Praemium Imperiale
On October 22nd Anne Teresa De Keersmaeker received the Praemium Imperiale, often referred to as the Nobel Prize for the Arts. The award is presented annually by the Japan Art Association under the honorary patronage of the Imperial House of Japan. De Keersmaeker is only the second Belgian ever to receive this honor since the prize was established in 1988 — the first was Pierre Alechinsky in 2018.
Anne Teresa De Keersmaeker is also the very first Belgian artist ever to be awarded in the category of theatre/film since the inception of the Praemium Imperiale. In doing so, she follows in the footsteps of celebrated choreographers and dancers such as Mikhail Baryshnikov (2017), Merce Cunningham (2005), Pina Bausch (1999), and Maurice Béjart (1993), under whom she trained at the Mudra dance school in Brussels.
The Awards Ceremony took place in Tokyo in the presence of Her Imperial Highness Princess Hitachi. The other 2025 laureates are Peter Doig (Painting), Marina Abramović (Sculpture), Eduardo Souto de Moura (Architecture) and András Schiff (Music).
Speech Anne Teresa De Keersmaeker
It is with a feeling of profound humility that I stand before you to receive this Prize. Since the founding of my dance company Rosas in 1983, as a choreographer and dancer, I have been warmly welcomed in this country on many occasions. Several of my artistic collaborators are Japanese. Today, I would like to share with you some thoughts on what I consider the very essence of the art of dancing and its relevance today.
What is the role of the arts in our complex – today, sometimes violently complex world? Is it ritual? We tend to cast the arts, and dancing in particular, as transitional: people have always danced and made music at important junctures in their lives, at moments of both great joy and great sorrow.
In this optic, the arts can bring people together in an act of celebration, consolation, or reflection — three long-standing functions of the artistic. Celebrating, mourning and reflecting are, after all, essential for the mortal animals we are, stuck between past and future. Looking back at the past, being together in the present, imagining the future, a different future — this is the modest bet on artistic beauty we can still make today.

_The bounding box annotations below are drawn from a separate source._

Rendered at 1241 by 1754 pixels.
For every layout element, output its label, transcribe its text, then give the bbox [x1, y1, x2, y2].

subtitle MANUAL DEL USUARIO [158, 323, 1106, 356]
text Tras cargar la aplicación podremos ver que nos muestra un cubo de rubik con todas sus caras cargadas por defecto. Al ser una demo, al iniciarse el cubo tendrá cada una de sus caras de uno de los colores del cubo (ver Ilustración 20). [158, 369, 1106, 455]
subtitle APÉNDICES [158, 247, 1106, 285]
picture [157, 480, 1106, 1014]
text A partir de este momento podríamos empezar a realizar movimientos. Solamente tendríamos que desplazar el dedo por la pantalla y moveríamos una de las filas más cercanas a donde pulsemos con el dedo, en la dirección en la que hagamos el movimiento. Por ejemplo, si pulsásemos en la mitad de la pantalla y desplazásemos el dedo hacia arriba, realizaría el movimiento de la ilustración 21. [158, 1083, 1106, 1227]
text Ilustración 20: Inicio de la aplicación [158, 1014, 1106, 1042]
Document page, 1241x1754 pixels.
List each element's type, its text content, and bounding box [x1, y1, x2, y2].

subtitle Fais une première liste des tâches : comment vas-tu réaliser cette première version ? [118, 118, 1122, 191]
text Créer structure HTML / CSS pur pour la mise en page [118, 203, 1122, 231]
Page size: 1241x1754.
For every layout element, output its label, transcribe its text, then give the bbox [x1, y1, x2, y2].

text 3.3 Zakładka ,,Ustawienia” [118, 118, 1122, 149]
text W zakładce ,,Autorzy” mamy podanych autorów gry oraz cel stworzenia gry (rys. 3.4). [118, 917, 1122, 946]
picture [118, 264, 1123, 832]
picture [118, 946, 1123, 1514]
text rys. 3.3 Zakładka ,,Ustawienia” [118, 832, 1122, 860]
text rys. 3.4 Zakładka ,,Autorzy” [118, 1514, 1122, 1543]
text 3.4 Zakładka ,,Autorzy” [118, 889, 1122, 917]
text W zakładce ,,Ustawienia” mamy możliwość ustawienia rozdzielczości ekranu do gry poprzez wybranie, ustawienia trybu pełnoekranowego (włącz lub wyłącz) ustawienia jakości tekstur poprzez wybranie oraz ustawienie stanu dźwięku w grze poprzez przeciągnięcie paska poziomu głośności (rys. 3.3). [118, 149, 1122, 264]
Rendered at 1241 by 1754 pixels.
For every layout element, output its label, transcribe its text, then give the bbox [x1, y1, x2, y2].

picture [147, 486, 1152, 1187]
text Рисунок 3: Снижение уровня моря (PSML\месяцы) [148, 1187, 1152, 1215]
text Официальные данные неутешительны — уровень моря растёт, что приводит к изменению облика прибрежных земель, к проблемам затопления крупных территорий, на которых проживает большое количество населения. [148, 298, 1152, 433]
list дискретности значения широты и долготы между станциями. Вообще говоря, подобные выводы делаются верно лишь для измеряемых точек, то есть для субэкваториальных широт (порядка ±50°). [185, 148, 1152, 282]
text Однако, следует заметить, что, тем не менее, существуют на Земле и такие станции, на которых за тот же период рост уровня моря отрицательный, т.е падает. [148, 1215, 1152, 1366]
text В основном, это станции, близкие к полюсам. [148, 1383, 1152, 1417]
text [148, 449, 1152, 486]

Yet perhaps dance is a bit more unique than some of the other arts — particularly through its bond with that stubborn component of human life, the body. Dance then appears as both the most contemporary and the most timeless of all the arts: what is more in the ‘here and now’ than the body itself? People have always danced.
Yet the body ages. I undoubtedly do. In this sense, dance is both the most historical and unhistorical activity — both completely within nature and yet also rising above it. Similarly, dance seems universal and is also peculiarly human. We humans choose to dance, and therefore we can stand above nature while never fully transcending it. Do the stars dance, the clouds, the birds?
No activity better exemplifies this human experience than dancing itself. In this country renowned for its long tradition of living in a close relationship to nature, despite having also experienced the most violent and devastating forces of human technological interventions in nature, this is the conditional case I can still make for dancing as an art.
As much as I believe in the intrinsic spiritual dimension and healing power of nature, I do believe in the potentially harmonising forces of all the arts and especially dance.
I hope that this modest argument for dancing does justice to the immense honour you are about to bestow on me.